If I don't understand what's happening there, if I see 10 plays and I don't know why those 10 plays were made
then I have no idea about what Smash is.
But the moment I see the 10 plays and I can tell you why each one of them is happening
then I understand Smash. And that for me, that mere fact for me is an enormous satisfaction.
–Interesting way of thinking. Times have changed, one could say, Arturo?
–Yes, completely. –A lot, a lot.
–Very well. So eventually, inevitably, Zarathustra had to come down from the mountain, with his serpent and his eagle, and his notebook filled with pointers
Apex 2014, you mentioned it. Can you tell me of other notable events you went to after that?
–Sure.
Really, since Apex the...
After Apex 2014 the entire community started heating up. Events started happening more often.
Firstly, the majors. The big events with all the Smash games and 64 is included.
Back then we didn't have a community as big to make a 64 event where we weren't annexed to Smash 4 and Melee
My next tournament I think was Apex 2015
There still wasn't a series of tournaments
but then Smash Con happens, Snosa happens, all in USA
I travel to Peru
because, it may be weird to many, but Peru in Smash 64 is one of the world powers
because, it may be weird to many, but Peru in Smash 64 is one of the world powers –Number one.
Could you tell me which are the world powers, from top to bottom?
–From top to bottom... right now it's uncertain. I could be massacred with sticks and stones if I named a #1 between Peru and Japan
We can say they're on par, but there hasn't been an encounter between them, so I can't give a definitive decision.
From there I think it could be Mexico, which, despite it's lack of community, despite not being a lot of players in Mexico, the level is very good in Mexico.

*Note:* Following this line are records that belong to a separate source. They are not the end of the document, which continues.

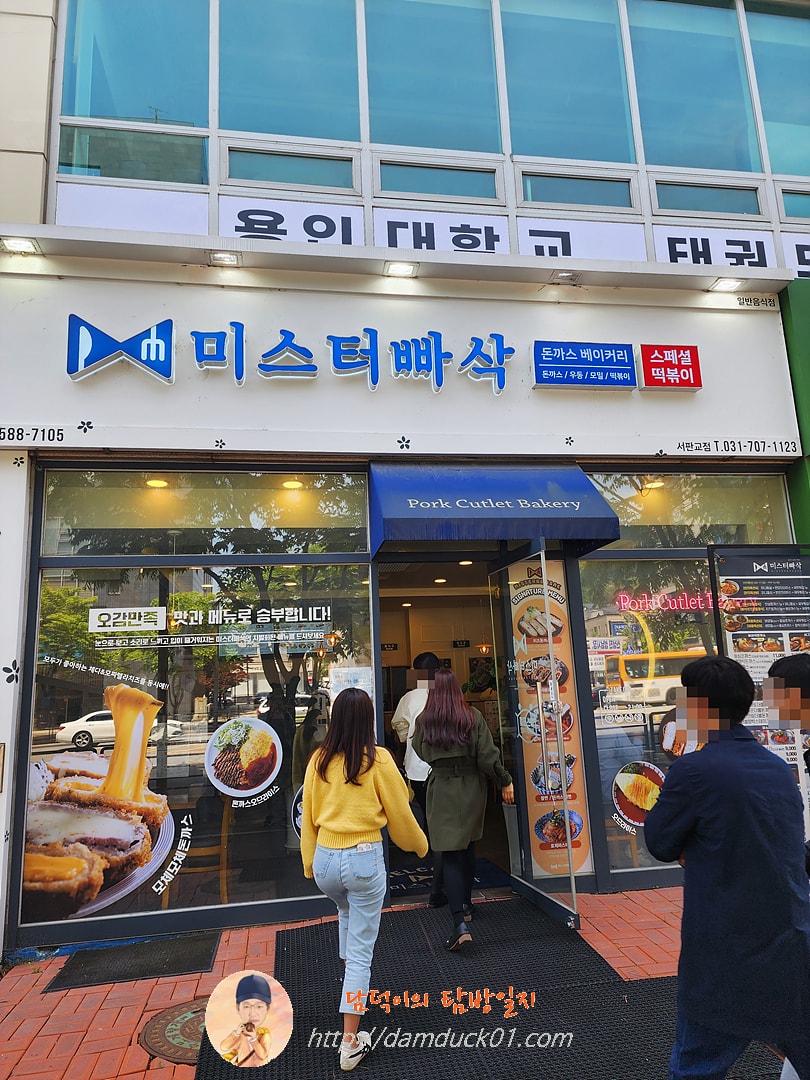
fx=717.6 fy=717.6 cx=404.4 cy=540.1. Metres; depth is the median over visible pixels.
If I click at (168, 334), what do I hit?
logo sign
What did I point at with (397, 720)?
man
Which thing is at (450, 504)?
awning
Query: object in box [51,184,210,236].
window sign
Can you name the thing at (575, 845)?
poster
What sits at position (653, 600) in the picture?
neon sign
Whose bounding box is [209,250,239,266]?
spotlight
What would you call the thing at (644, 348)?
red sign
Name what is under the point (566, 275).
spotlight
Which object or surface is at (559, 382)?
blue sign
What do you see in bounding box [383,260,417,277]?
spotlight
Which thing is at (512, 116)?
upper window
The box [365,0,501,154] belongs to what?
upper window
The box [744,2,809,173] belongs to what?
upper window
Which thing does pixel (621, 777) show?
poster
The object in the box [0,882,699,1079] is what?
brick pavement
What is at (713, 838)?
man
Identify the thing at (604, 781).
shop window
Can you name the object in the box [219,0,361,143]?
upper window
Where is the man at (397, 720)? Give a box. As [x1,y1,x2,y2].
[391,653,440,853]
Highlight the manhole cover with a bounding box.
[139,997,207,1065]
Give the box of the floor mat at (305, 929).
[199,897,784,1079]
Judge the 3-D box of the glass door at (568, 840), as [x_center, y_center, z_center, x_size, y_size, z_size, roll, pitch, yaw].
[0.817,1.270,4.757,0.169,2.404,1.085,0,-11,-10]
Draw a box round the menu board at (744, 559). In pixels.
[709,547,809,846]
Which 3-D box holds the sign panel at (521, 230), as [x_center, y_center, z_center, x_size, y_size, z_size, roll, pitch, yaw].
[1.363,-2.354,5.643,1.131,0.384,0.034,0,-11,-10]
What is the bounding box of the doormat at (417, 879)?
[384,855,509,895]
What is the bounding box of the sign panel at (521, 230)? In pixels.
[515,217,645,260]
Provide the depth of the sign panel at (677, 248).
5.84 m
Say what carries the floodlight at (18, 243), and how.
attached to the building at (30, 473)
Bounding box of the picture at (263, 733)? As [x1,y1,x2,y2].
[205,714,282,805]
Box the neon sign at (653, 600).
[614,589,716,614]
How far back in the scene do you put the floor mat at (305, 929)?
3.37 m
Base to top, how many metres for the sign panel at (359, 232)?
0.373 m
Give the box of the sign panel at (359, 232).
[216,197,363,244]
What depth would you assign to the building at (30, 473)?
5.14 m
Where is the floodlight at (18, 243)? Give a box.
[0,236,40,254]
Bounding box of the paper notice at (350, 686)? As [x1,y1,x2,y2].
[328,666,374,700]
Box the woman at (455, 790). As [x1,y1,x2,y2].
[413,669,514,952]
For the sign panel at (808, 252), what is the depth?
5.97 m
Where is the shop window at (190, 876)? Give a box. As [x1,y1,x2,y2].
[17,465,376,938]
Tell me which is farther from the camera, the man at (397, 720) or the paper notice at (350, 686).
the man at (397, 720)
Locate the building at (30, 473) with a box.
[0,0,809,968]
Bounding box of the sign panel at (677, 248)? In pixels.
[650,224,774,268]
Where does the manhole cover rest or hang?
in the brick pavement at (107, 1013)
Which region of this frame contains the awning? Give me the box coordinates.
[368,461,619,555]
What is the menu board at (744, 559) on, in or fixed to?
on the ground
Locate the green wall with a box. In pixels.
[779,278,809,544]
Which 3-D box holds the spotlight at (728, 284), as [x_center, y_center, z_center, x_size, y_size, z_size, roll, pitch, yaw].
[2.586,-2.059,5.754,0.239,0.088,0.215,0,-11,-10]
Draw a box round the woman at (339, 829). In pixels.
[298,685,427,1071]
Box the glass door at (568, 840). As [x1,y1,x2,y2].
[491,543,582,933]
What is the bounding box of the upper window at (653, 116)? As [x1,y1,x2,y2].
[628,0,763,174]
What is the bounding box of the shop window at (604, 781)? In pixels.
[575,472,792,886]
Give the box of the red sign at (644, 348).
[640,344,701,390]
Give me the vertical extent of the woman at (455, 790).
1.536 m
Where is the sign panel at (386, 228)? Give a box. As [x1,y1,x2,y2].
[372,208,508,255]
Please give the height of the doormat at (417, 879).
0.018 m
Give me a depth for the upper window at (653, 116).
6.11 m
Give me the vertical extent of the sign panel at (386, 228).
0.376 m
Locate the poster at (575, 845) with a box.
[511,560,591,876]
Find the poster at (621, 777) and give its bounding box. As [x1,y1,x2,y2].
[612,760,664,831]
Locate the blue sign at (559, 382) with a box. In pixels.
[531,340,637,390]
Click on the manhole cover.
(183, 1017)
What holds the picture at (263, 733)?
attached to the shop window at (190, 876)
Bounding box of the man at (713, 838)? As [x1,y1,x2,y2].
[645,650,809,1079]
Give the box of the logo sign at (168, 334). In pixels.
[66,315,174,383]
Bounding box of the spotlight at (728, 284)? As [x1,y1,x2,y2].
[710,277,744,291]
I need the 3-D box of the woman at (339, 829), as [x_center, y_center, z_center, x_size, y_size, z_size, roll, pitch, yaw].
[-0.211,1.456,3.265,0.577,1.468,0.669,0,-11,-10]
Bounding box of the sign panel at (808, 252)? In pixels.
[782,233,809,277]
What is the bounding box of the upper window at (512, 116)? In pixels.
[498,1,636,164]
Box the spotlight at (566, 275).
[551,269,578,284]
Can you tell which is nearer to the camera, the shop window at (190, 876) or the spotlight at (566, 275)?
the shop window at (190, 876)

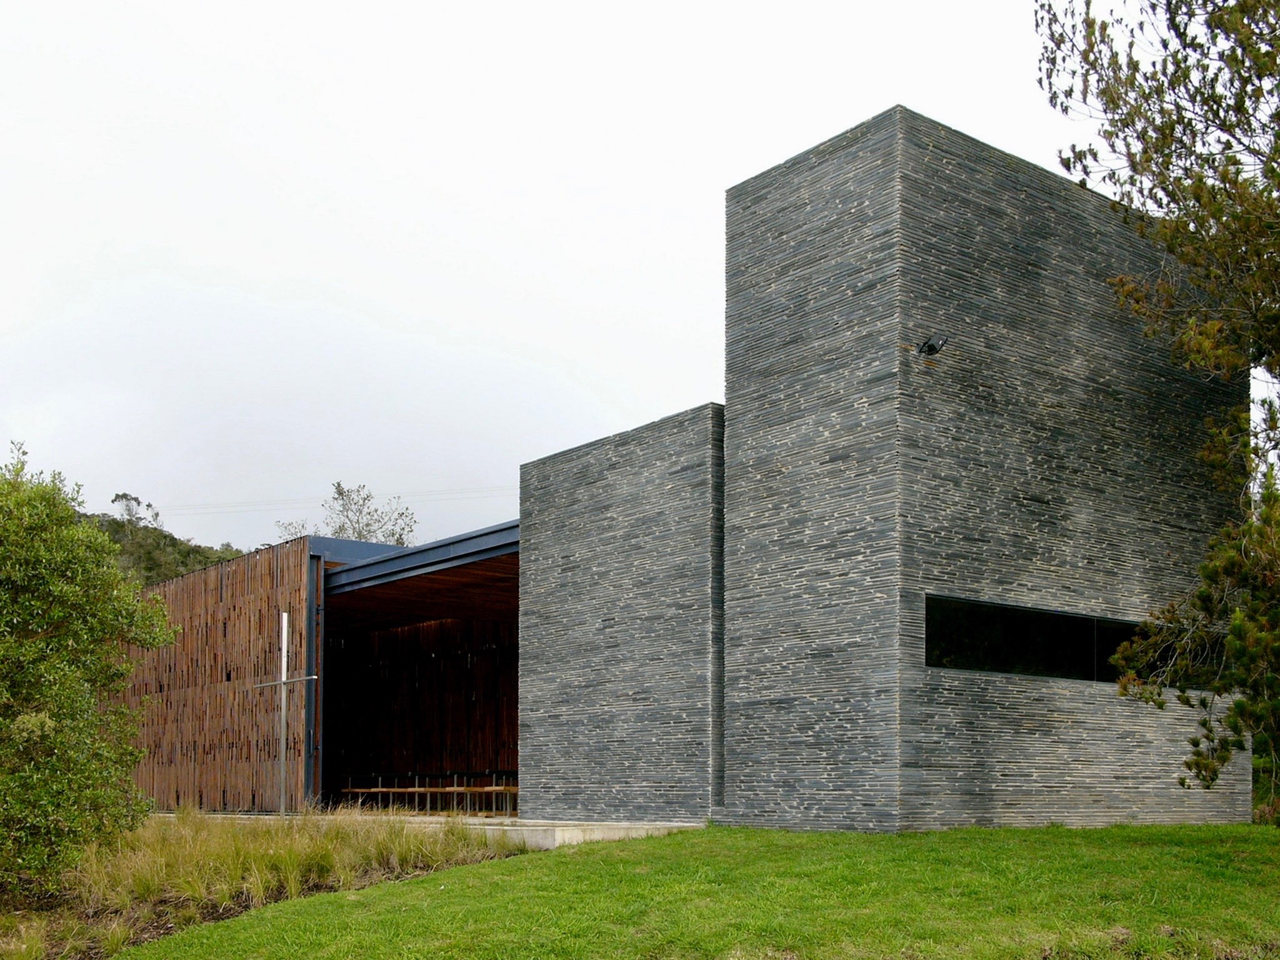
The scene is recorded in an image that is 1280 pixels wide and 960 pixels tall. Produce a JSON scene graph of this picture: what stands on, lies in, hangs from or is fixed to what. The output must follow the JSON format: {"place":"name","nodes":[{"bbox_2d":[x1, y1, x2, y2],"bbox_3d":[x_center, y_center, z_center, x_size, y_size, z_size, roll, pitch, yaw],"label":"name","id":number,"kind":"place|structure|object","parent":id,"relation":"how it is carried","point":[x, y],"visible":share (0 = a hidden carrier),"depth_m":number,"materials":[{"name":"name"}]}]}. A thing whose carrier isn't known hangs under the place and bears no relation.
{"place":"outdoors","nodes":[
{"label":"outdoors","id":0,"kind":"place"},
{"bbox_2d":[76,508,248,585],"label":"hill","id":1,"kind":"structure","parent":0,"point":[173,539],"materials":[{"name":"green plant"}]},
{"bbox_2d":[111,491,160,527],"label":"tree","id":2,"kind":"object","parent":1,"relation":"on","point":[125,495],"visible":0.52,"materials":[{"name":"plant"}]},
{"bbox_2d":[274,479,419,545],"bbox_3d":[-12.954,-1.951,58.692,6.805,12.663,7.106,1,-4,-23],"label":"tree","id":3,"kind":"object","parent":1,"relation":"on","point":[340,493],"visible":0.38,"depth_m":58.43,"materials":[{"name":"green plant"}]},
{"bbox_2d":[115,538,317,810],"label":"wooden wall","id":4,"kind":"structure","parent":0,"point":[255,579],"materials":[{"name":"brown wood"}]},
{"bbox_2d":[148,481,517,513],"label":"power line","id":5,"kind":"object","parent":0,"point":[215,512],"visible":0.71,"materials":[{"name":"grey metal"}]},
{"bbox_2d":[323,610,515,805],"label":"wooden wall","id":6,"kind":"structure","parent":0,"point":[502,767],"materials":[{"name":"brown wood"}]},
{"bbox_2d":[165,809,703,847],"label":"pavement","id":7,"kind":"structure","parent":0,"point":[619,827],"materials":[{"name":"grey concrete"}]},
{"bbox_2d":[253,613,318,816],"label":"metal cross","id":8,"kind":"object","parent":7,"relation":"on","point":[284,617],"visible":0.96,"depth_m":18.90,"materials":[{"name":"metal"}]},
{"bbox_2d":[337,781,516,815],"bbox_3d":[-3.627,2.248,22.925,0.913,0.638,3.211,3,-4,-39],"label":"wooden bench","id":9,"kind":"object","parent":7,"relation":"on","point":[417,789],"visible":0.75,"depth_m":22.79,"materials":[{"name":"brown wood"}]},
{"bbox_2d":[0,0,1180,548],"label":"sky","id":10,"kind":"structure","parent":0,"point":[724,173],"materials":[{"name":"white"}]},
{"bbox_2d":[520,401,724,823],"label":"stone wall","id":11,"kind":"structure","parent":0,"point":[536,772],"depth_m":16.44,"materials":[{"name":"grey stone"}]},
{"bbox_2d":[126,107,1251,836],"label":"stone building","id":12,"kind":"structure","parent":0,"point":[1140,800],"depth_m":15.93,"materials":[{"name":"grey stone"}]},
{"bbox_2d":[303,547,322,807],"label":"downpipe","id":13,"kind":"structure","parent":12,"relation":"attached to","point":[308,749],"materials":[{"name":"metal"}]},
{"bbox_2d":[315,521,518,605],"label":"roof","id":14,"kind":"structure","parent":12,"relation":"attached to","point":[470,541],"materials":[{"name":"metal"}]},
{"bbox_2d":[915,335,949,356],"bbox_3d":[2.926,-3.201,13.393,0.292,0.231,0.311,3,-4,-39],"label":"floodlight","id":15,"kind":"object","parent":12,"relation":"attached to","point":[931,345],"visible":0.98,"depth_m":13.35,"materials":[{"name":"black metal"}]},
{"bbox_2d":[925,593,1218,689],"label":"window","id":16,"kind":"structure","parent":12,"relation":"in","point":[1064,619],"depth_m":14.43,"materials":[{"name":"black glass"}]},
{"bbox_2d":[106,820,1279,959],"label":"lawn","id":17,"kind":"structure","parent":0,"point":[422,883],"materials":[{"name":"green plant"}]},
{"label":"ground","id":18,"kind":"structure","parent":0},
{"bbox_2d":[0,440,179,897],"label":"large shrub","id":19,"kind":"object","parent":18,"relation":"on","point":[115,571],"visible":0.99,"depth_m":11.78,"materials":[{"name":"green plant"}]},
{"bbox_2d":[0,807,528,959],"label":"ornamental grass","id":20,"kind":"structure","parent":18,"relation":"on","point":[274,850],"materials":[{"name":"green plant"}]},
{"bbox_2d":[1033,0,1279,817],"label":"pine tree","id":21,"kind":"object","parent":18,"relation":"on","point":[1177,122],"visible":0.99,"depth_m":10.36,"materials":[{"name":"plant"}]}
]}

From there it could be... Chile or Brazil
–#4 and #5, ok.
–And then it's hard for me to place USA, which right now is in a delicate position,
if USA adds Isai, who you never know how to deal with because he's a person that you don't know how he will respond in tournament,
if you add Isai, USA's rank goes up a lot but...
I think that...
I think that... between Chile, Brazil and USA is more or less on par.